Figure 3 shows the 28-day water absorption results of the control group A0 and Group B1 with close-packed aggregates. As indicated in Figure 3, the water absorption of Group B1 (with optimized close-packed aggregates) is 3.94%, slightly lower than that of the control group A0 (4.02%), representing a 2.0% reduction.
The close-packed aggregate system reduces water absorption because the densely packed aggregates form a compact concrete skeleton, which optimizes the internal structure of the material, partially reducing pathways for water penetration into the matrix and thus slightly lowering water absorption. However, water absorption is primarily influenced by microstructural defects such as capillary pores, interconnected voids, and microcracks, while the dense skeleton only modifies the concrete’s internal structure at the macroscopic level [35]. Therefore, the effect of close-packed aggregates on water absorption is not significant.
Figure 4 presents the 28-day water absorption of concrete with close-packed aggregates containing varying dosages of silica fume (SF) and micro-fine steel fiber (MSF). First, as observed in Figure 4, when only MSF was added, the water absorption of concrete decreased with increasing MSF volume dosage. Compared to Group B1 (0 vol.% MSF), Groups B2, B3, and B4 (with 0.2 vol.%, 0.4 vol.%, and 0.6 vol.% MSF) exhibited 10.2%, 6.6%, and 14.7% lower water absorption, respectively. This is because micro-fine steel fibers fill micron-scale pores in the close-packed aggregate matrix; meanwhile, the fibers intersperse within the matrix, connecting it to reduce microcracks, minimizing internal interconnected pathways for water absorption, improving the overall water tightness of the concrete, and thus lowering water absorption.

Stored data
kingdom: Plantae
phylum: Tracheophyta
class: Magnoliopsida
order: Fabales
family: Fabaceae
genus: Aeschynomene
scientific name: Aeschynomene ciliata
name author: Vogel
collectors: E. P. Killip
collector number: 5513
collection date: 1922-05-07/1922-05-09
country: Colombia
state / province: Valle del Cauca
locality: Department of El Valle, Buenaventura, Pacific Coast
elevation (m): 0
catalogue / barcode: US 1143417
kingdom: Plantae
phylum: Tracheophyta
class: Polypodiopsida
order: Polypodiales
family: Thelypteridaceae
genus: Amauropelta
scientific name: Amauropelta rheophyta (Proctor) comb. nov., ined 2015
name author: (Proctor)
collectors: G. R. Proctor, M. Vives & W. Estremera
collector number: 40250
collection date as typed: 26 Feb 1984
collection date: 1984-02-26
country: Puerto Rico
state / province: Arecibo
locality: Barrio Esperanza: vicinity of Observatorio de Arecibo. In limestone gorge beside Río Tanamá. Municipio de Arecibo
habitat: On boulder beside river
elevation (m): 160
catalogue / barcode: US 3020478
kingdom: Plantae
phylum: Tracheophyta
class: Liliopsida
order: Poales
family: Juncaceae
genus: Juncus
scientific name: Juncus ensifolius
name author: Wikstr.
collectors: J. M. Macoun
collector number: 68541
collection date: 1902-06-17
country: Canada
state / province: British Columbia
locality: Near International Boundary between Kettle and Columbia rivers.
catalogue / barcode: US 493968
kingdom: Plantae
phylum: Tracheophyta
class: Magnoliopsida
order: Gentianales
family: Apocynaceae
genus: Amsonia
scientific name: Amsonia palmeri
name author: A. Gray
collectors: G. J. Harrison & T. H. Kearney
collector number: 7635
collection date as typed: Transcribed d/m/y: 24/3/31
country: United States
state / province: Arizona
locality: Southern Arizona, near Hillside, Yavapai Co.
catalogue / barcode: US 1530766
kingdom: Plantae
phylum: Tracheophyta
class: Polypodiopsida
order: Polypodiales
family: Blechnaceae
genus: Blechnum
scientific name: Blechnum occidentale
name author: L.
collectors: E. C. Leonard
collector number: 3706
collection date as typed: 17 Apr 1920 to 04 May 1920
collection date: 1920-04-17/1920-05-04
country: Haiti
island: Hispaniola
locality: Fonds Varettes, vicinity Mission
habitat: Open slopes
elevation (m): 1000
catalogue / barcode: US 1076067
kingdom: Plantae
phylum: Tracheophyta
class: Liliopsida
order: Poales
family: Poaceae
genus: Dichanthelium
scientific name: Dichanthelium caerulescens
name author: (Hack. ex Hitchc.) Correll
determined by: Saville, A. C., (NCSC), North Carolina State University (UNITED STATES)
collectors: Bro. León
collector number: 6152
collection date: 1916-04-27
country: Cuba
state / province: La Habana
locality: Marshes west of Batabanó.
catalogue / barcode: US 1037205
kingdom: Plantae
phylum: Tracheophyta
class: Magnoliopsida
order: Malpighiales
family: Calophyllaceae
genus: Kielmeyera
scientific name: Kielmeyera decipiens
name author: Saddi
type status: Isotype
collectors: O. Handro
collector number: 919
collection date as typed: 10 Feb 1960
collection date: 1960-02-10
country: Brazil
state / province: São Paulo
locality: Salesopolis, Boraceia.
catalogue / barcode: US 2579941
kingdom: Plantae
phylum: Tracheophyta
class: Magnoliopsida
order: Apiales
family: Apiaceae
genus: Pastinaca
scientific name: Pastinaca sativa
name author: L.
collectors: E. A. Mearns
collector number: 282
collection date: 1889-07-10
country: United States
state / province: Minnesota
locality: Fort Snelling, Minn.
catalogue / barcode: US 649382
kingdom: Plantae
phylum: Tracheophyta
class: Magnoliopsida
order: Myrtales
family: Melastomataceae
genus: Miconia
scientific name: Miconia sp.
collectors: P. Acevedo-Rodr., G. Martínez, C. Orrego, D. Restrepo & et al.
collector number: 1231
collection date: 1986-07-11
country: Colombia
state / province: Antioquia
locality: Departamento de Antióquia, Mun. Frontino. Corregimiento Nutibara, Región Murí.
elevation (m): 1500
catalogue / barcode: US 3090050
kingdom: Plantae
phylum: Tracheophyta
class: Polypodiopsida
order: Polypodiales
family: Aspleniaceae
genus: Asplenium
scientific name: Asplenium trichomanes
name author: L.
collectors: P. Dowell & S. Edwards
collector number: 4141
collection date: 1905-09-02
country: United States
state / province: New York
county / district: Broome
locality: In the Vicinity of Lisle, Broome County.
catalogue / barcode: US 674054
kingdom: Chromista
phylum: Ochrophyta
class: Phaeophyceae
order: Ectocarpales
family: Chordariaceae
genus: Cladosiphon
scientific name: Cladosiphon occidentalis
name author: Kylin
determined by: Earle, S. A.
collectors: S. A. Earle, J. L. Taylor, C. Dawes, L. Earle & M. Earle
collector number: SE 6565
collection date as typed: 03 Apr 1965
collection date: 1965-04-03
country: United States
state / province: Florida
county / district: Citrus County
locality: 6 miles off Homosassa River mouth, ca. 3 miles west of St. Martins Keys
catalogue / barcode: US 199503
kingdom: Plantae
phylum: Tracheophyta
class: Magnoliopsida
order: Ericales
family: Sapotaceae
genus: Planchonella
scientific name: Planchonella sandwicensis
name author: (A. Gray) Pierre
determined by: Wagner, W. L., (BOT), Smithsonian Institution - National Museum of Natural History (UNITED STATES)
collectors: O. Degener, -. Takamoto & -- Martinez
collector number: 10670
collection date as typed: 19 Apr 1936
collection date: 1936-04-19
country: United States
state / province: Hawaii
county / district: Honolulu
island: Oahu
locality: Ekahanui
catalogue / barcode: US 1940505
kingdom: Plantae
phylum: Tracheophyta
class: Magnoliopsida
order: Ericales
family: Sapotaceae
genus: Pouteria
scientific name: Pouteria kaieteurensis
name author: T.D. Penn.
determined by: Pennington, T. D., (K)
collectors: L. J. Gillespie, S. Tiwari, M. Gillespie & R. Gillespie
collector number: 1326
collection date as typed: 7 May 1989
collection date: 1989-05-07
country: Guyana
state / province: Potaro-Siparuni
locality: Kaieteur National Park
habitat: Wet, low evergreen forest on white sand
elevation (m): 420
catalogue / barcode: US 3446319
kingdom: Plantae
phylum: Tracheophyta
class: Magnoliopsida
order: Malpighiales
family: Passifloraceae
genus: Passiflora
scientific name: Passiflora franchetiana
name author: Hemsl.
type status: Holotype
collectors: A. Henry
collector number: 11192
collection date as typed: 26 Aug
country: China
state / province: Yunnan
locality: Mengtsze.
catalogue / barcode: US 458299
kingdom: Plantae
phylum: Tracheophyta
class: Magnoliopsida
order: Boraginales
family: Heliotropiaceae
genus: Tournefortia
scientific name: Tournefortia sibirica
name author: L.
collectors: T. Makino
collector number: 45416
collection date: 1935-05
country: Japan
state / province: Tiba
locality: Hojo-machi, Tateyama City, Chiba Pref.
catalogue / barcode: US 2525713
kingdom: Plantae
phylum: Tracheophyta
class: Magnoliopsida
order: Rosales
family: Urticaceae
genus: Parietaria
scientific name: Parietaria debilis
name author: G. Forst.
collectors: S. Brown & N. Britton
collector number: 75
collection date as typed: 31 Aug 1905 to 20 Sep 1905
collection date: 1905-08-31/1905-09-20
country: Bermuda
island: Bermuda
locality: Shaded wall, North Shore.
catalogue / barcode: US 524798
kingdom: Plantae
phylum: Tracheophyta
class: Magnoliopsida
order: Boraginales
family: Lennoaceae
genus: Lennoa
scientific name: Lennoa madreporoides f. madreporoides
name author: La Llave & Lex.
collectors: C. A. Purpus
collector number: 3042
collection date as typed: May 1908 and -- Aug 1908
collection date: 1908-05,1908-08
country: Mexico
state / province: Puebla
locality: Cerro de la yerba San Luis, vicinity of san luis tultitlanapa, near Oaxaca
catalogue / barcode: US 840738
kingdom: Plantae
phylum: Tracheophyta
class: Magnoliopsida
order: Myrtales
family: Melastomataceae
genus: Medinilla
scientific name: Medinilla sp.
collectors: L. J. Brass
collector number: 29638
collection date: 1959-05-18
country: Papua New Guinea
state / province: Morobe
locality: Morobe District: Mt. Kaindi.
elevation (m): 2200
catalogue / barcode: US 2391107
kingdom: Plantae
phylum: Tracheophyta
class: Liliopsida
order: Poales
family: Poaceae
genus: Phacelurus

_Goals_.
1) In the water absorption passage, what was the 28-day water absorption of Group B1?
2) Extract the water absorption passage from "Figure 4 presents" up to and including "thus lowering water absorption.".
The records are separate from the water absorption passage.

_Answers for the tasks_.
1) 3.94%

2)
Figure 4 presents the 28-day water absorption of concrete with close-packed aggregates containing varying dosages of silica fume (SF) and micro-fine steel fiber (MSF). First, as observed in Figure 4, when only MSF was added, the water absorption of concrete decreased with increasing MSF volume dosage. Compared to Group B1 (0 vol.% MSF), Groups B2, B3, and B4 (with 0.2 vol.%, 0.4 vol.%, and 0.6 vol.% MSF) exhibited 10.2%, 6.6%, and 14.7% lower water absorption, respectively. This is because micro-fine steel fibers fill micron-scale pores in the close-packed aggregate matrix; meanwhile, the fibers intersperse within the matrix, connecting it to reduce microcracks, minimizing internal interconnected pathways for water absorption, improving the overall water tightness of the concrete, and thus lowering water absorption.